EXERCISE REQUIREMENTS:
Looking at the entries, how many lines hold the word "time"? State the number by itself.

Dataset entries
——————
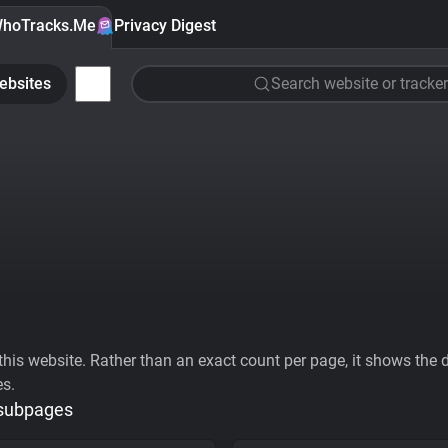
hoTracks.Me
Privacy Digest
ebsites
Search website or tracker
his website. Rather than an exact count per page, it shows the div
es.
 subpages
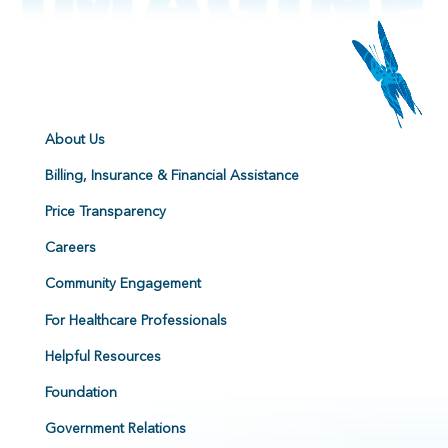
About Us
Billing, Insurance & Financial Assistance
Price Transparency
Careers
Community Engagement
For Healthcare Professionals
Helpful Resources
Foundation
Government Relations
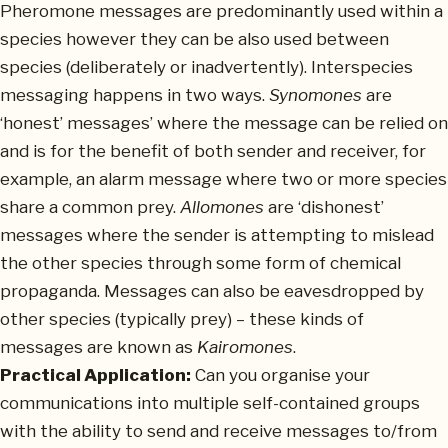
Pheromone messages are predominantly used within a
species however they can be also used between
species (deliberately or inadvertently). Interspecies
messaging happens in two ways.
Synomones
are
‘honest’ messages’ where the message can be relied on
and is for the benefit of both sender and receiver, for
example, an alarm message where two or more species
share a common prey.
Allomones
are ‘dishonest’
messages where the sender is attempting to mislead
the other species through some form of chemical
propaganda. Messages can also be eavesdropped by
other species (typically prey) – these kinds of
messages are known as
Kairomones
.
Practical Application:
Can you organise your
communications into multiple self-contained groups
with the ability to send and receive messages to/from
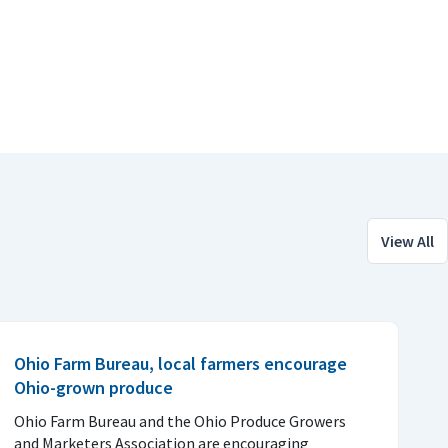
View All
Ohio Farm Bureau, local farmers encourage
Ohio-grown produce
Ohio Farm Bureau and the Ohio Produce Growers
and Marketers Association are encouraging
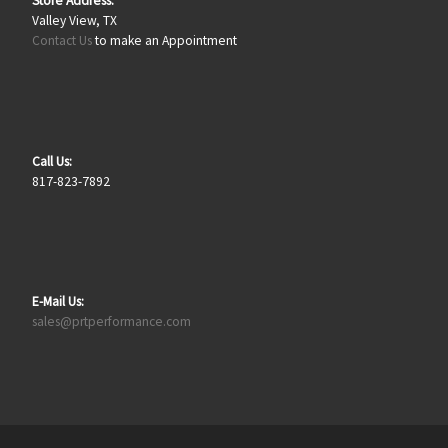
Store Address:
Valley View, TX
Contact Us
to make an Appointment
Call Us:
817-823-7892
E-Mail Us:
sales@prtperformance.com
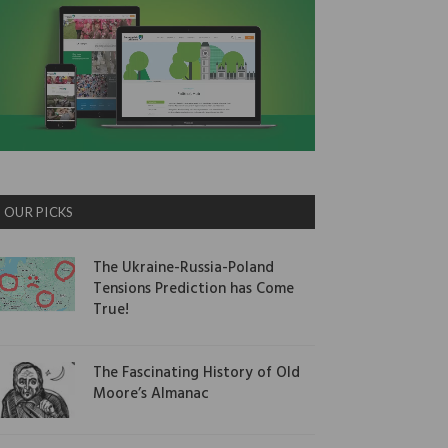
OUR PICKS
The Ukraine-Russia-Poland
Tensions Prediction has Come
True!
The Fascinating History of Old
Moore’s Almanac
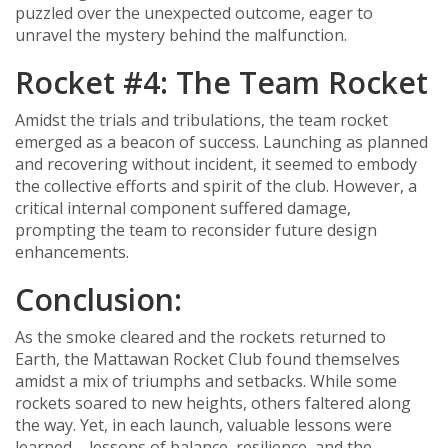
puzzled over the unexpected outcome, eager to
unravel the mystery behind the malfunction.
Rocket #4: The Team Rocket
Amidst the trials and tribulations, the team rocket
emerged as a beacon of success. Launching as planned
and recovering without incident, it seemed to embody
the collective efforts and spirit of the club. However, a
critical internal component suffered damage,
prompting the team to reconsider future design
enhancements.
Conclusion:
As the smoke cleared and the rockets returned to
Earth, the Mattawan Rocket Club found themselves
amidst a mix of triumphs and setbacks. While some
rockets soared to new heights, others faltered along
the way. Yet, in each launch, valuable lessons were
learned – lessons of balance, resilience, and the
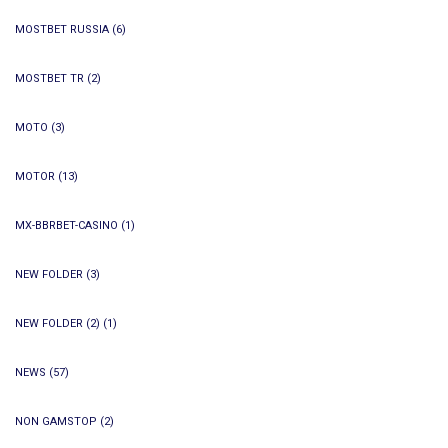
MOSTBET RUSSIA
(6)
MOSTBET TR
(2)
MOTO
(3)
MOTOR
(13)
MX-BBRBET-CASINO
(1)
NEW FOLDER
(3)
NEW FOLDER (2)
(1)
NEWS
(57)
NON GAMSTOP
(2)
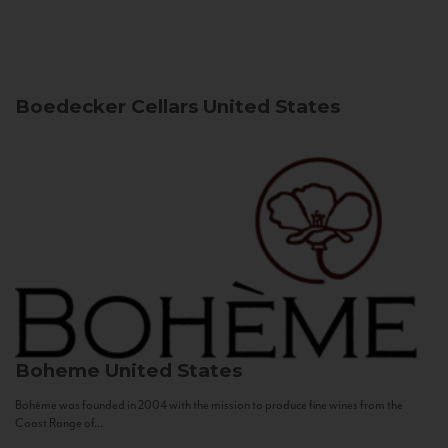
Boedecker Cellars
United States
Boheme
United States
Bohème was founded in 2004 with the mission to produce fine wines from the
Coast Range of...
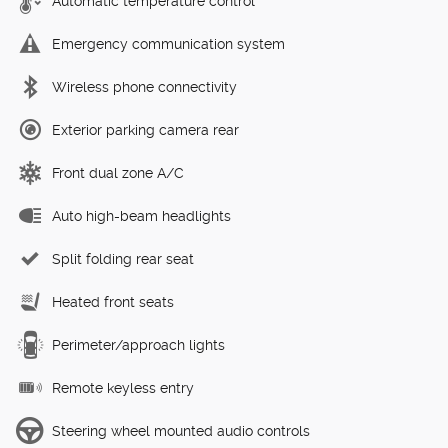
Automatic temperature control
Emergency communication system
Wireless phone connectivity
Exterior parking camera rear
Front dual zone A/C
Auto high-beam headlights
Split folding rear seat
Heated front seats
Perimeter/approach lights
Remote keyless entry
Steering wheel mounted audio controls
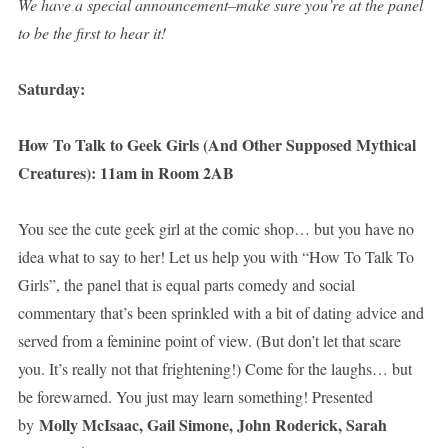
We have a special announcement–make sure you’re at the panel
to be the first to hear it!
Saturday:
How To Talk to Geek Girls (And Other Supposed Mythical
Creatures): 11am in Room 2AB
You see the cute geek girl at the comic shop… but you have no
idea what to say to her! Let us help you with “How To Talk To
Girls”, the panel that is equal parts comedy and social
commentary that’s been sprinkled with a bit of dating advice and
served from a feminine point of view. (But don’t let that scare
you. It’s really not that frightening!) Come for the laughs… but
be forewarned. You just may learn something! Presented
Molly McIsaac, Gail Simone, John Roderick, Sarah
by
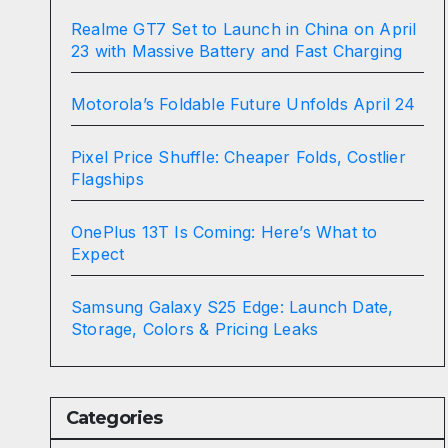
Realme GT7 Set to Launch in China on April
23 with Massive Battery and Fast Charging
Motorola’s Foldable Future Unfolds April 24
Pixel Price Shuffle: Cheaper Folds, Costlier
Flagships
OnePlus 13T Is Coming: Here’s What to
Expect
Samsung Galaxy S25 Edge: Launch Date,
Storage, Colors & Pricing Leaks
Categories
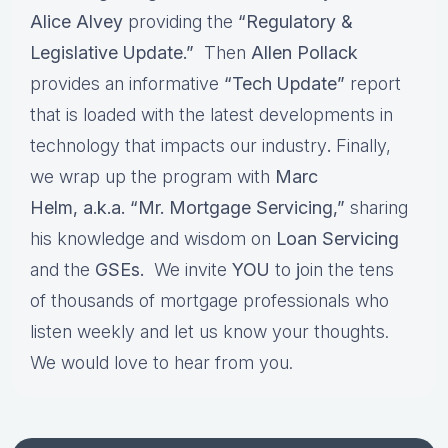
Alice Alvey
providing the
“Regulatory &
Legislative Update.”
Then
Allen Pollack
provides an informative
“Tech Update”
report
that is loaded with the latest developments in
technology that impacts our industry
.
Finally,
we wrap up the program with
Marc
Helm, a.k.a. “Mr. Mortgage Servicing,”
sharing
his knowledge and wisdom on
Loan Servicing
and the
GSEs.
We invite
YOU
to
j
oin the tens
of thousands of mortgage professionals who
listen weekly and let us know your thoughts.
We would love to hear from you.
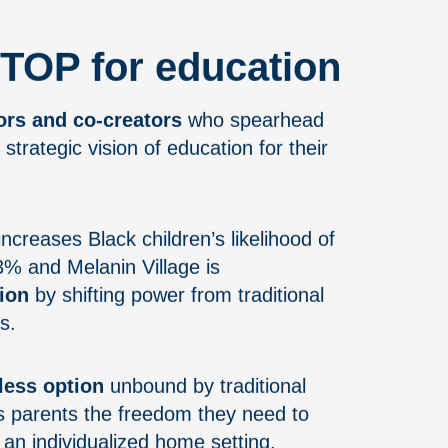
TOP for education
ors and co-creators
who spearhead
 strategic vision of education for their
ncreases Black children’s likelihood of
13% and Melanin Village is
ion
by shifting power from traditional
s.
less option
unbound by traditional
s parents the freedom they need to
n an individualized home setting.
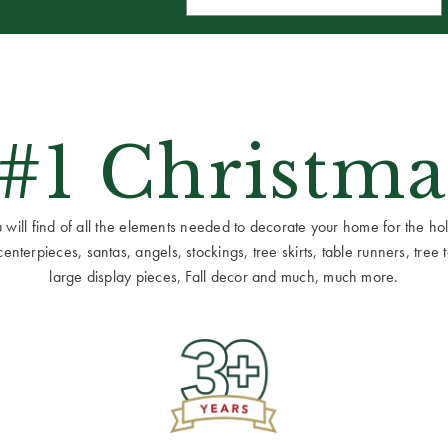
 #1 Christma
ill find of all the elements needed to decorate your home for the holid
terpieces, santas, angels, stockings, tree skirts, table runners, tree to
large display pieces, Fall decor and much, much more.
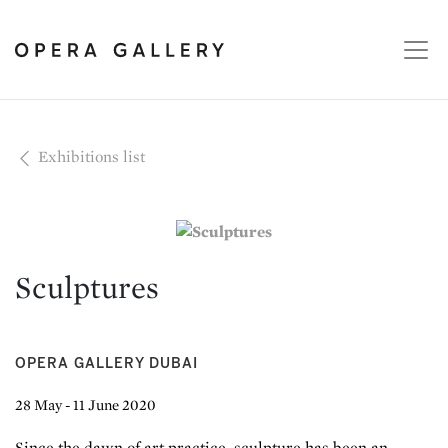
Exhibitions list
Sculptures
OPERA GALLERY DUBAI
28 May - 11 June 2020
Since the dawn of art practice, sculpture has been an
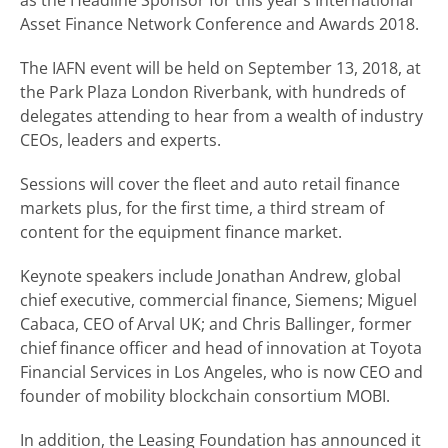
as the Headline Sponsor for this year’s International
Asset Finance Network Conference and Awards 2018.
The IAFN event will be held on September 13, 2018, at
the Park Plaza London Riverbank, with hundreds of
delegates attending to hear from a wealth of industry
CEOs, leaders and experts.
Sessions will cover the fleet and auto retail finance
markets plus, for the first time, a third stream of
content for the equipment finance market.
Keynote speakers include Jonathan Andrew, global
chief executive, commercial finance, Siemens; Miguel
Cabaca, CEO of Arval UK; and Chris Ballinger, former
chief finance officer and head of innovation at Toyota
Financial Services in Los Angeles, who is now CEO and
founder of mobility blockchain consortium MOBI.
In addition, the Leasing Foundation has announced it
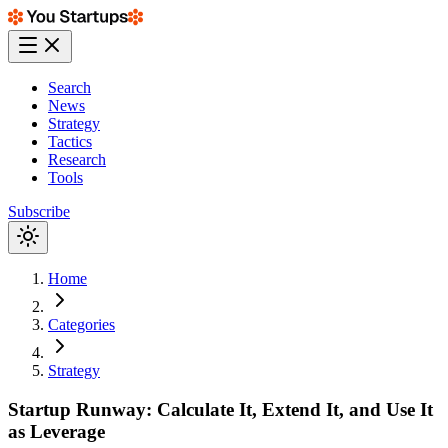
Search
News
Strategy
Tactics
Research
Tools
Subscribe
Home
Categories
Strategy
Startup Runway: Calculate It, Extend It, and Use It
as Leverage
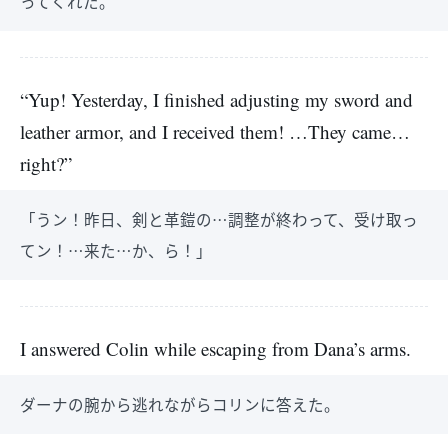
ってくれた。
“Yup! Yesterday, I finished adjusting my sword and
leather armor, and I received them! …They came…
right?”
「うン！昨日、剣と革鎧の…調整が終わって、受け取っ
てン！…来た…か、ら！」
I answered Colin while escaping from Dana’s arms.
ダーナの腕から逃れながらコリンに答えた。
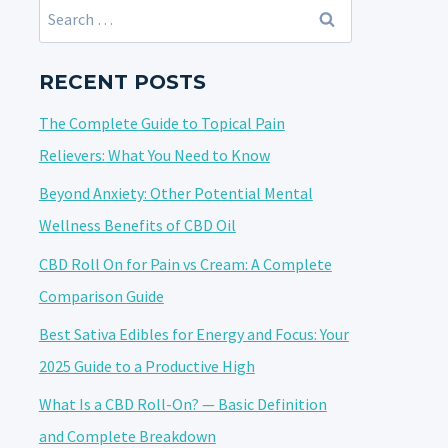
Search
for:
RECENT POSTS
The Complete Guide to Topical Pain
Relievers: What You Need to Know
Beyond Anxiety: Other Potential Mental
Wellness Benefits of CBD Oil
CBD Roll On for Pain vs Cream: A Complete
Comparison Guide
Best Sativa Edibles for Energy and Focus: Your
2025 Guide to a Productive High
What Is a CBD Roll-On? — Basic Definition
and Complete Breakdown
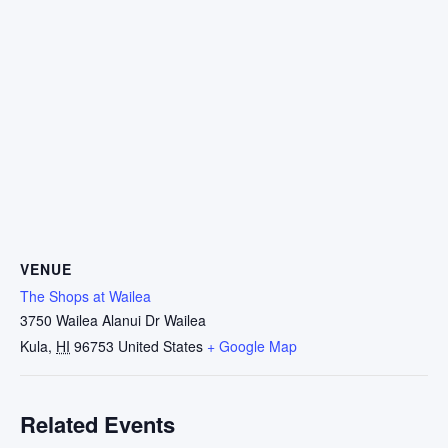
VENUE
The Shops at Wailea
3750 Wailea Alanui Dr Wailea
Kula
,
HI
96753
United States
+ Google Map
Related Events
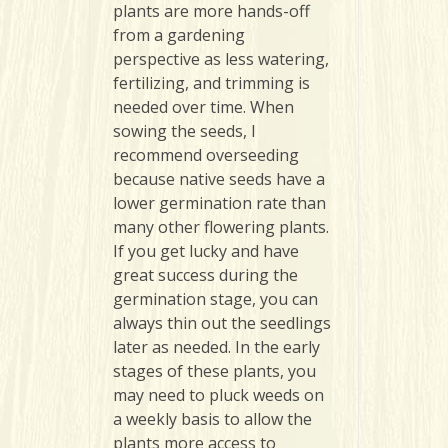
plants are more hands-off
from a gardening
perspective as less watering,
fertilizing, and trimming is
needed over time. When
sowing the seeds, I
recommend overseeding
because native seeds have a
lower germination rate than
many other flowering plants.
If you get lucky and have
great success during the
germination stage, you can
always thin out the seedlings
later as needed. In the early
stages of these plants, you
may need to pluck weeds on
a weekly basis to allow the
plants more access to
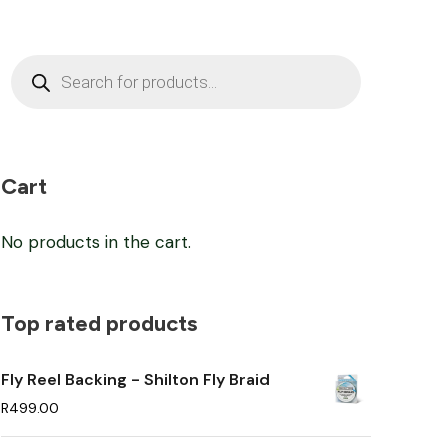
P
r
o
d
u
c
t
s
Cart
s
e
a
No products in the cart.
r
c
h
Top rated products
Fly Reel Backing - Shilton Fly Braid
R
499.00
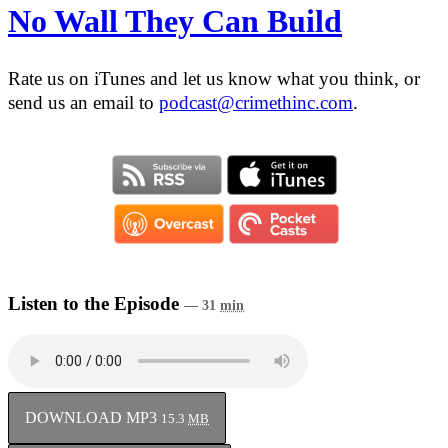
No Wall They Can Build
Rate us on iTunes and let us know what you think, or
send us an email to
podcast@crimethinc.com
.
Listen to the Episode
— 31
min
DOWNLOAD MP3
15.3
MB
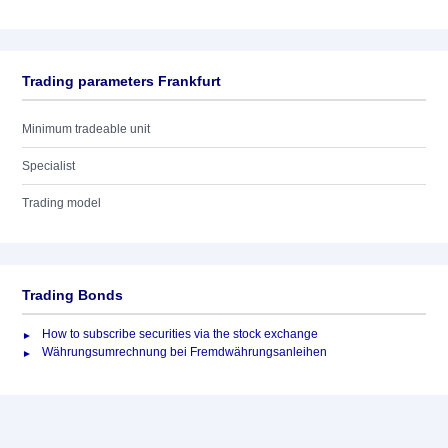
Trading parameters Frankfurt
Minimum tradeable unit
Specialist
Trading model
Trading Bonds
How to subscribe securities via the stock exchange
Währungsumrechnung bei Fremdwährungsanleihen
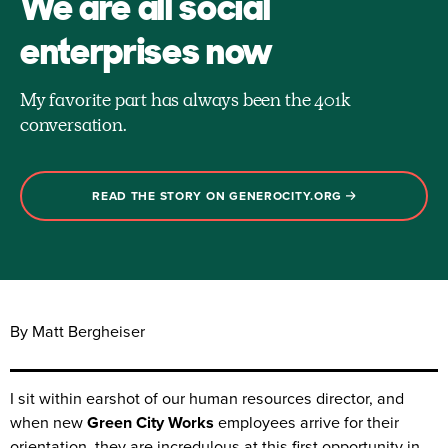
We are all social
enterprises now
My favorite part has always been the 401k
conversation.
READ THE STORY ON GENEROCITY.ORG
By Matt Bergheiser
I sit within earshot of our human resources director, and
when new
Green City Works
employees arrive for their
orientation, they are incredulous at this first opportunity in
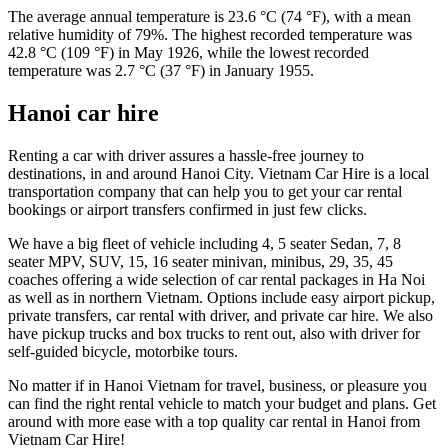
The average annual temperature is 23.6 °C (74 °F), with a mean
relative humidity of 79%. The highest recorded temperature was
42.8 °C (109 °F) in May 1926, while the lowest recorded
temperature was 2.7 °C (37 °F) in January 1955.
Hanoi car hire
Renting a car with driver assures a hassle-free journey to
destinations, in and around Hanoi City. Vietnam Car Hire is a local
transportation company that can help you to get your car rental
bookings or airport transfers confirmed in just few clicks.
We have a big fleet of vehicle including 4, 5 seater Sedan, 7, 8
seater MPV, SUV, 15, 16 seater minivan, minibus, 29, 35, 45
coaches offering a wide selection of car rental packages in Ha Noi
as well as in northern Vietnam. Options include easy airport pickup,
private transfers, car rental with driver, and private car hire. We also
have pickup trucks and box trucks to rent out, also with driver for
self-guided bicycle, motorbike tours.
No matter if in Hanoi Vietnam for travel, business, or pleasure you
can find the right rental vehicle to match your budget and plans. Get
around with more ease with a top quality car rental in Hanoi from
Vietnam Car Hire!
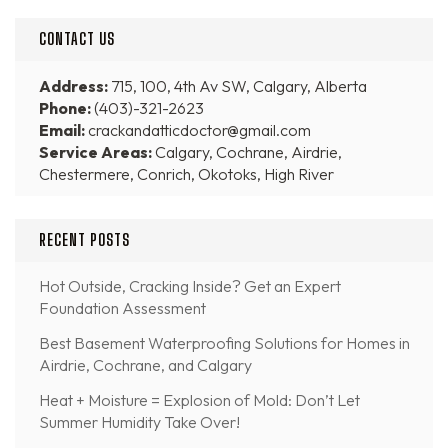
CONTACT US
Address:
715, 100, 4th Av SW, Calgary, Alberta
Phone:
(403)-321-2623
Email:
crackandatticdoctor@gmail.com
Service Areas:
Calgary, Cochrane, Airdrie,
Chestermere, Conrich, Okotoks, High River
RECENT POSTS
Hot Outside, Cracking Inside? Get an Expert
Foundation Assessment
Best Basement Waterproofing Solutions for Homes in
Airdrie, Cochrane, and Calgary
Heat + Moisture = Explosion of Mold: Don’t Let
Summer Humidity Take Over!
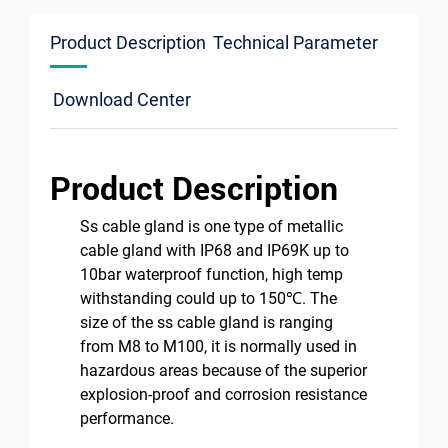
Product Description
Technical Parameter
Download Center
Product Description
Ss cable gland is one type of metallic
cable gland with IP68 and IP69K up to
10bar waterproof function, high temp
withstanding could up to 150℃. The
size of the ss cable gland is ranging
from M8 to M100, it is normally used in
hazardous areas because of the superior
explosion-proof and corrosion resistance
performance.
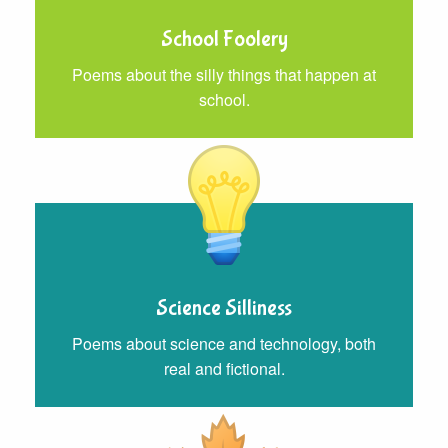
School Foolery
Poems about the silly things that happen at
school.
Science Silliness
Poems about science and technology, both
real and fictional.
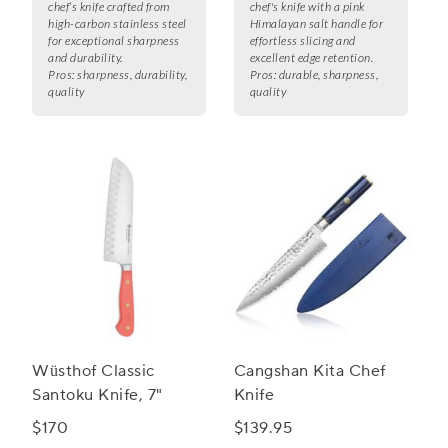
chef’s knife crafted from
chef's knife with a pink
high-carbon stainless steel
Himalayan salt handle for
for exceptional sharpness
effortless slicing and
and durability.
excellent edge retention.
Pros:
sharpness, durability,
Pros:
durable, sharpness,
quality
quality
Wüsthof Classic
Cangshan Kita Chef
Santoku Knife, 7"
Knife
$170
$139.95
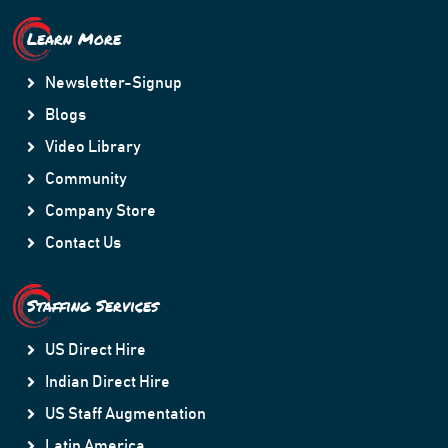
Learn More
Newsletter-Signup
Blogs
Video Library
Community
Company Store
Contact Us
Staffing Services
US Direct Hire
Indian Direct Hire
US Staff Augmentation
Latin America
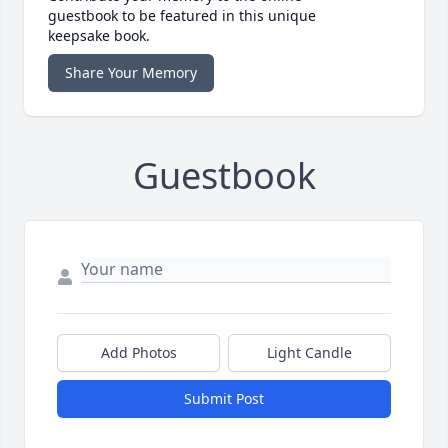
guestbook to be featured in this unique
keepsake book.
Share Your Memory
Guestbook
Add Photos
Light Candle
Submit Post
——————
TASK OUTPUT:
2